In the framework of a democratic rule-of-law state, the necessity defense ought not be used as a tool to oppose the will of the democratically elected legislature. Not only can it not be used to circumvent legal solutions to conflicts but it also cannot be validly invoked when the state has provided a procedural channel to avert the need in question. The primacy of legal solutions and procedural channels is essential, especially in view of the fact that when a judge or jury recognizes a necessity-defense justification for an act, the agent is not only exempted from punishment but also accorded a right (not a mere privilege) to take the action in question under the circumstances in question. Everyone may help the agent who acts justifiably, and no one can prevent the justified action. Thus, the necessity defense can be invoked neither to justify acts of civil disobedience nor as a way of justifying political protests that involve the commission of crimes.

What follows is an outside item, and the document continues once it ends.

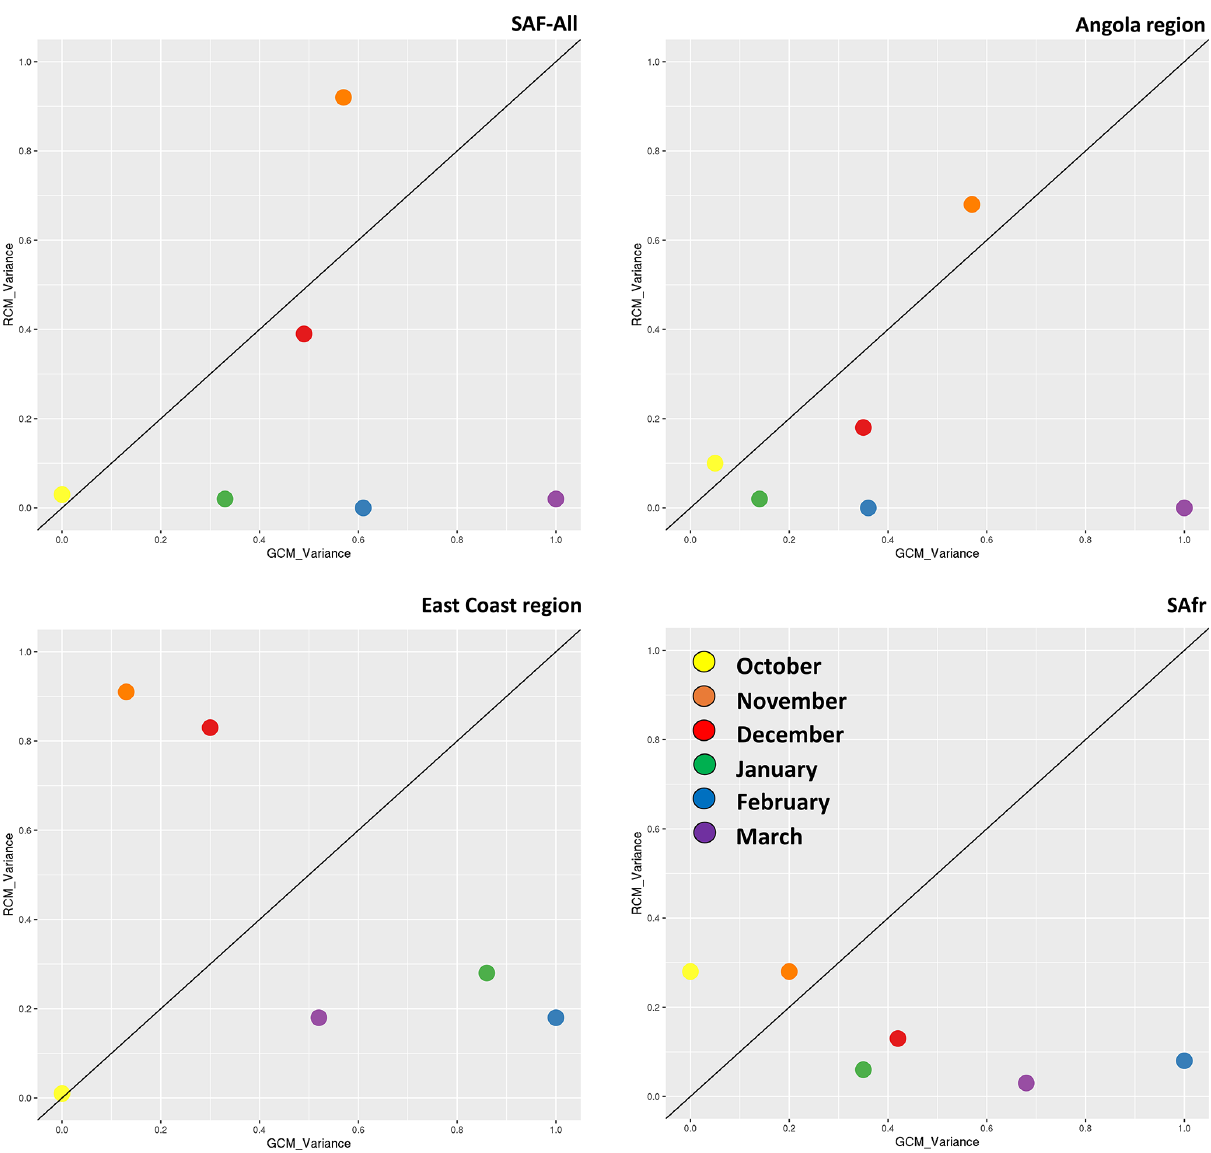
Figure 14. Analysis of the variance of monthly precipitation during 2065–2095 for southern Africa (SAF-All region) and the three sub- regions examined, namely the Angola region, East Coast region, and the SAfr region, respectively. The x and y axes display standardized precipitation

However, the primacy of legal solutions and institutionalized channels does not have to result in the de facto derogation of this justificatory defense. In this article, I have attempted to overcome the dichotomy between a purely moralistic and a purely formalist (rule-of-law-centered) conception of the necessity defense. As part of this attempt, I have argued that it must be recognized that even in today’s welfare states, there are conflicts that are not legally resolved. In the face of atypical risks not foreseen by the legislature when it adopted its rules for resolving a given conflict, recourse to the necessity defense should remain available, since using the necessity defense in such cases calls in no way into question the primacy of the democratic legislature or executive. I have argued, further, that the formal existence of a procedure does not unavoidably preclude valid recourse to the necessity defense. When the functioning of the procedure deviates radically from the legislature’s intent, either because of structural deficiencies or because of irregularities in the execution of the procedure that are attributable to public officials, the needy person’s act may be justified by the necessity defense. Nor can such an act be considered an unfair act or an act of civic arrogance; rather, it should be considered the realization of the legislature’s intent. Finally, I have argued that rejecting a justificatory necessity defense claim on the grounds of a breach of the subsidiarity requirement need not also mean rejecting an excusatory necessity defense claim (i.e., the invocation of the necessity defense as excuse, or the excuse of duress) for the same act. In situations of exceptional motivational pressure or when it is the state that is responsible for the conflict, it is legitimate—with regard to both the state-offender relationship and the interests of the victim of the crime—to excuse the offender.